Sherifah Tumusiime (Born July 13, 1988), alias "Chief Hustler" is a Ugandan Computer scientist, businesswoman, entrepreneur, and technology advocate. She is the founder and Chief Executive Officer of Zimba Group Ltd flagship project, Zimba Women, a technology social enterprise supports and resources women entrepreneurs in East Africa, founder of The Baby Store UG, and Senior Systems Officer at Uganda Financial Intelligence Authority(FIA) in Uganda.
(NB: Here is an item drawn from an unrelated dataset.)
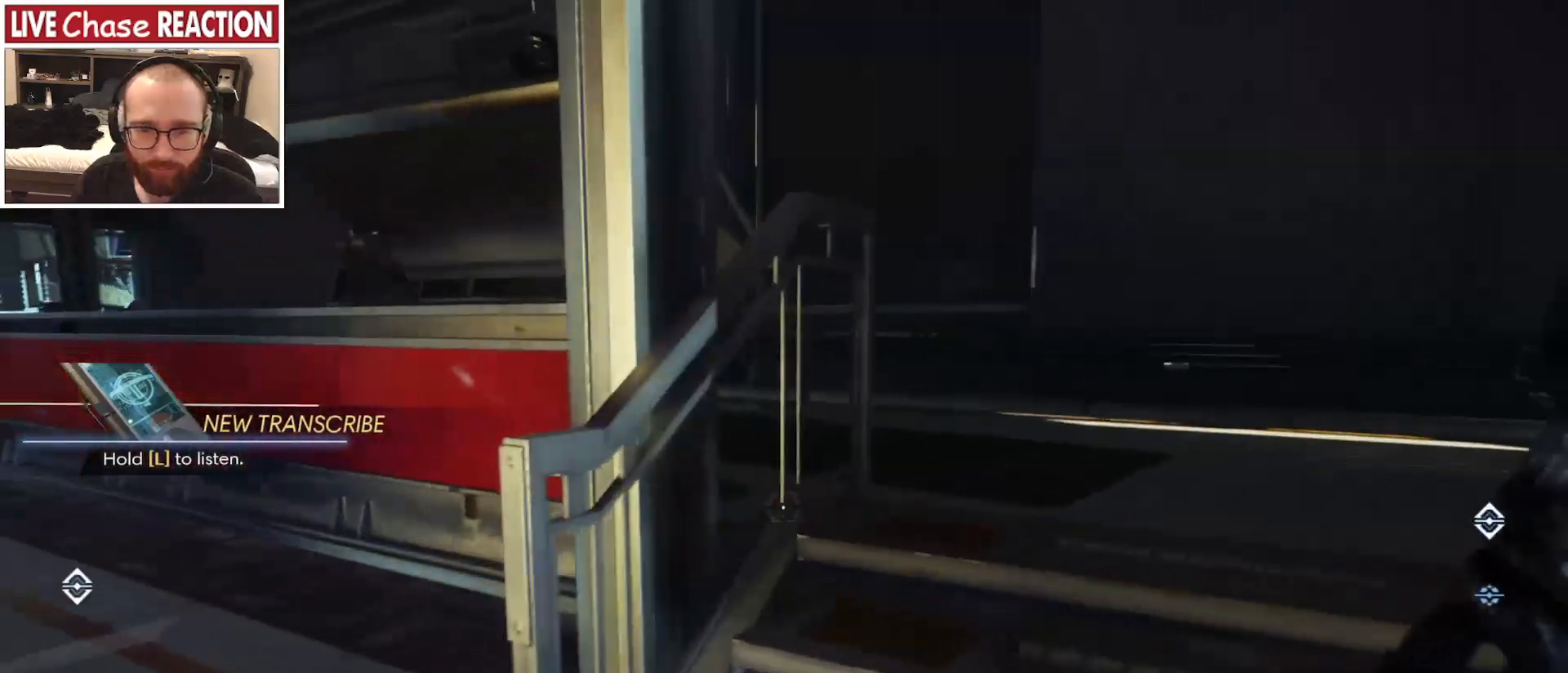
{"keys": ["a", "w"], "mouse": [], "events": [[33, "d", "down"], [317, "v", "down"], [350, "v", "up"], [433, "d", "up"], [500, "a", "down"]]}
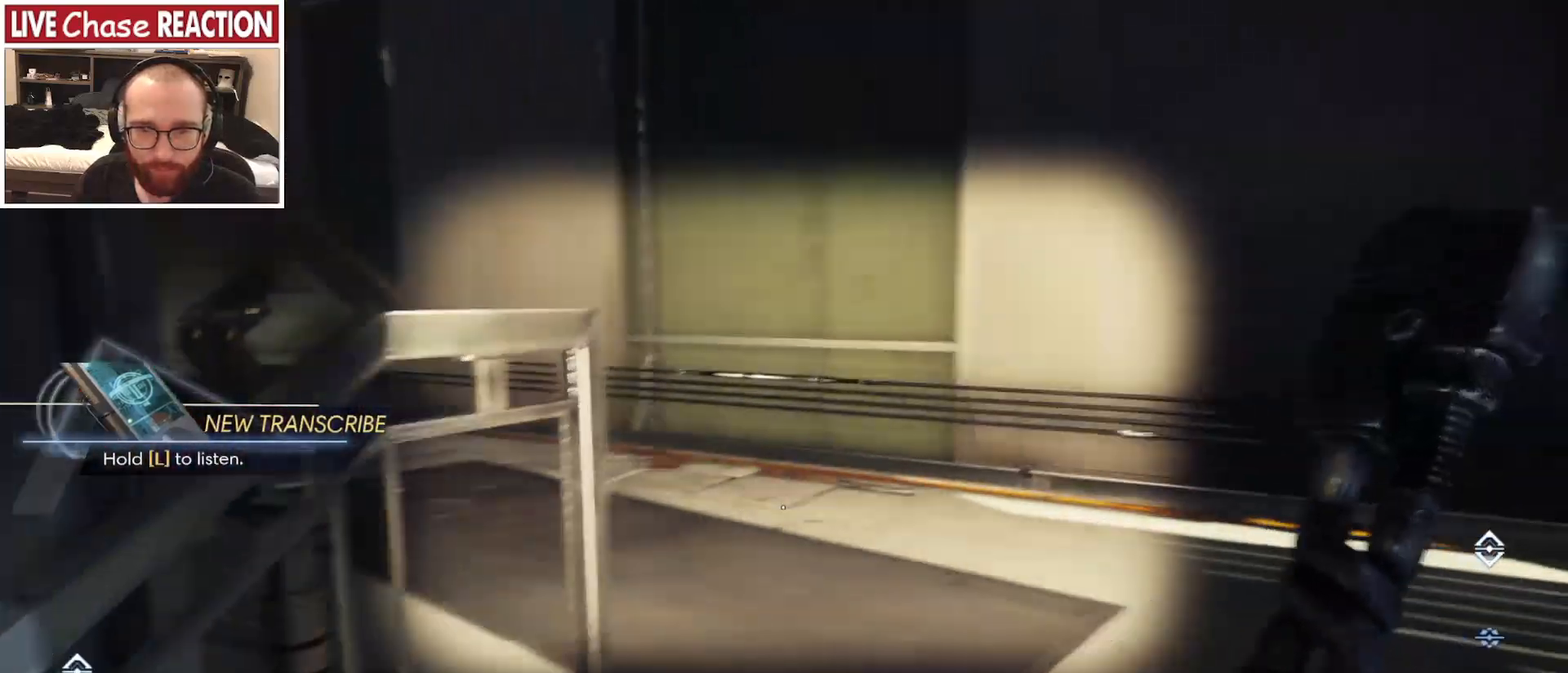
{"keys": ["a"], "mouse": [], "events": [[200, "w", "up"]]}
She is a 2015 Mandela Washington Fellow and the regional winner (Africa and Europe) for the Commonwealth Youth Award 2018, a speaker at international conferences, such as RightsCon in Silicon Valley and the Shoko Digital Festival in Harare, Zimbabwe.

== Education ==
Tumusiime attended Mount Saint Mary's College Namagunga , then did a Bachelor of Computer Science at Makerere University from 2008–2011 and Business and Entrepreneurship at Clark Atlanta University in 2015.

== Career ==
Tumusiime is the Founder, CEO of Zimba Zimba Group Ltd from December 2014 to date, which currently collaborates with over 15,000 female entrepreneurs and Senior Systems Officer at Uganda Financial Intelligence Authority (FIA). She founded Baby Store started 2012 as an e-commerce store selling baby products, worked at Wipro Info Tech as Data Centre monitoring team lead in 2011 till she became a Tools team lead in 2014, and a Service Desk Administrator at MTN Uganda, April 2009 – Nov 2011.

== Awards ==

- Mandela Washington Fellowship for Young African Leaders 2015.
- MTN Women in Business: Excellence in ICT Award 2017.
- Commonwealth Youth Award, Regional Winner (Africa & Europe) in 2018.
- Women Entrepreneurship and Investment Champion Award Women by Coalition for Digital Equality (CODE) in 2021.